Exactly and only the lines from the one containing "wrist: (549, 264)" through the close of the entries below are to be set down.
---
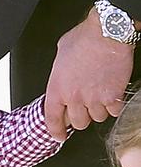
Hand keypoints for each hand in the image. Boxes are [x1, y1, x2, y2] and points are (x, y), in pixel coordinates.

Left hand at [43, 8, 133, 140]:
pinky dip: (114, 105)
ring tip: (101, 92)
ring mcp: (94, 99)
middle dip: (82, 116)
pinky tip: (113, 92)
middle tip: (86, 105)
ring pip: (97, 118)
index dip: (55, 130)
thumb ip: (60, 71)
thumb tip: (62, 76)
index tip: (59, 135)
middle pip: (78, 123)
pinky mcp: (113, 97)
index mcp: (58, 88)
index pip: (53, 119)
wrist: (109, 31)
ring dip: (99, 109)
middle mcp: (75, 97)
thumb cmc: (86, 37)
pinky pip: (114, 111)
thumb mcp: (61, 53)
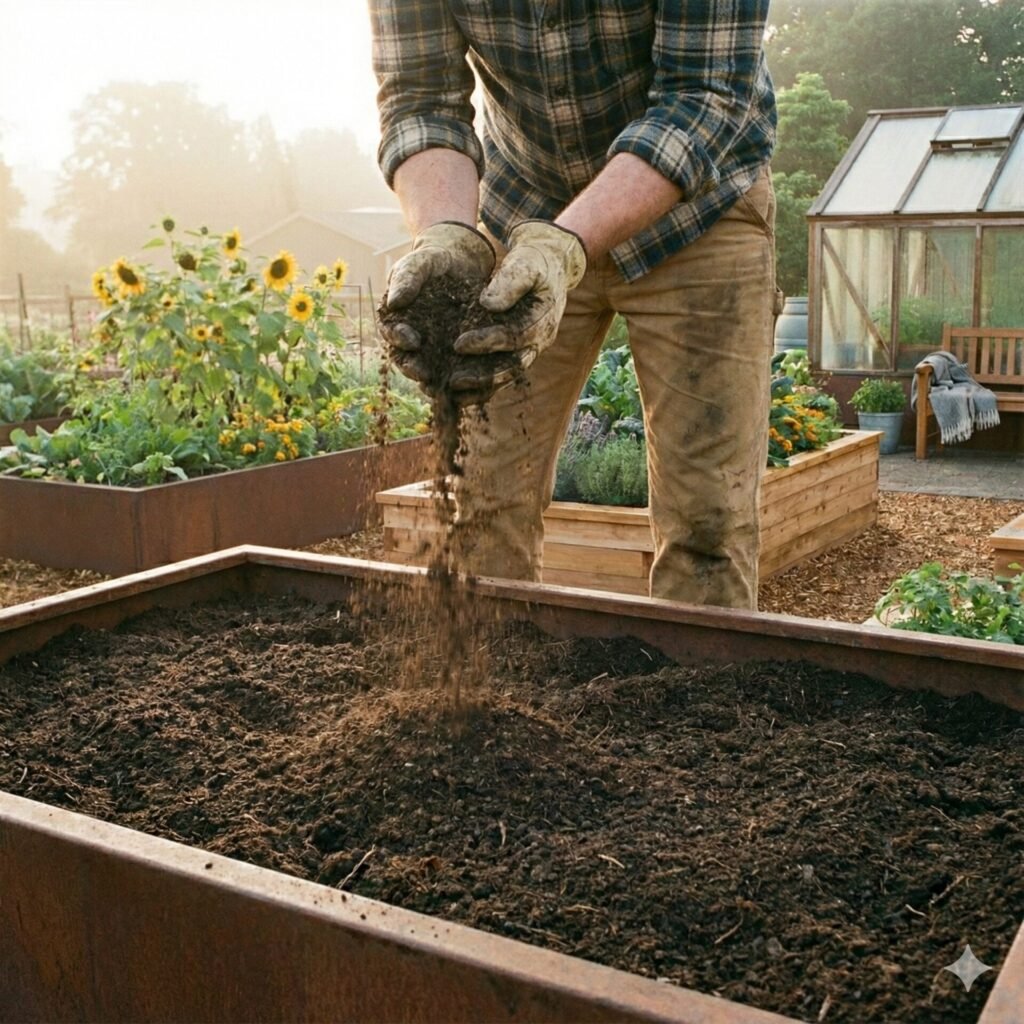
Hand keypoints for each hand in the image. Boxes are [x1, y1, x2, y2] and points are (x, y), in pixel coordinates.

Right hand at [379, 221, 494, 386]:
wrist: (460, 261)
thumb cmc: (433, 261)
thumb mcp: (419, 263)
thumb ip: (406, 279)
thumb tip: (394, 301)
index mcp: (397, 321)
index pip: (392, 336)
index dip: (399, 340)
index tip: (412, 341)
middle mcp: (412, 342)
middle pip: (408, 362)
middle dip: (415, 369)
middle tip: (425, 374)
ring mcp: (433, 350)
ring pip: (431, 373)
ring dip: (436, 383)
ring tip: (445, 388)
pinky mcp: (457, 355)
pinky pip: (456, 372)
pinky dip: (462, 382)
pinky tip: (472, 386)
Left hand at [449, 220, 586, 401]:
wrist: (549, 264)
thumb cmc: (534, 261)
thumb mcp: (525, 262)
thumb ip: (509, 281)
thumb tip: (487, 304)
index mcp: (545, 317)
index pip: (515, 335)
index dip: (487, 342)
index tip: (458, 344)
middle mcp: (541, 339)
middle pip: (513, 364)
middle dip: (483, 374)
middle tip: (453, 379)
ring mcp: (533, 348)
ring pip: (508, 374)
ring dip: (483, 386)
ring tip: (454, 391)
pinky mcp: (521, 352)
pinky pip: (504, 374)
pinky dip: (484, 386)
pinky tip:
---
> Written response
wrist: (549, 264)
thumb cmc: (534, 261)
thumb mcp: (525, 262)
thumb ip: (509, 281)
thumb tip: (487, 304)
index mcp: (545, 317)
index pip: (515, 335)
index dip: (487, 342)
index tip: (458, 344)
middle mcp: (541, 339)
middle pip: (513, 364)
middle dip: (483, 374)
middle tip: (453, 379)
ring mcp: (533, 348)
ring pip: (508, 374)
ring dip: (483, 386)
ring tip: (454, 391)
pinky mcp: (521, 352)
pinky pip: (504, 374)
pinky dip: (484, 386)
pinky tip:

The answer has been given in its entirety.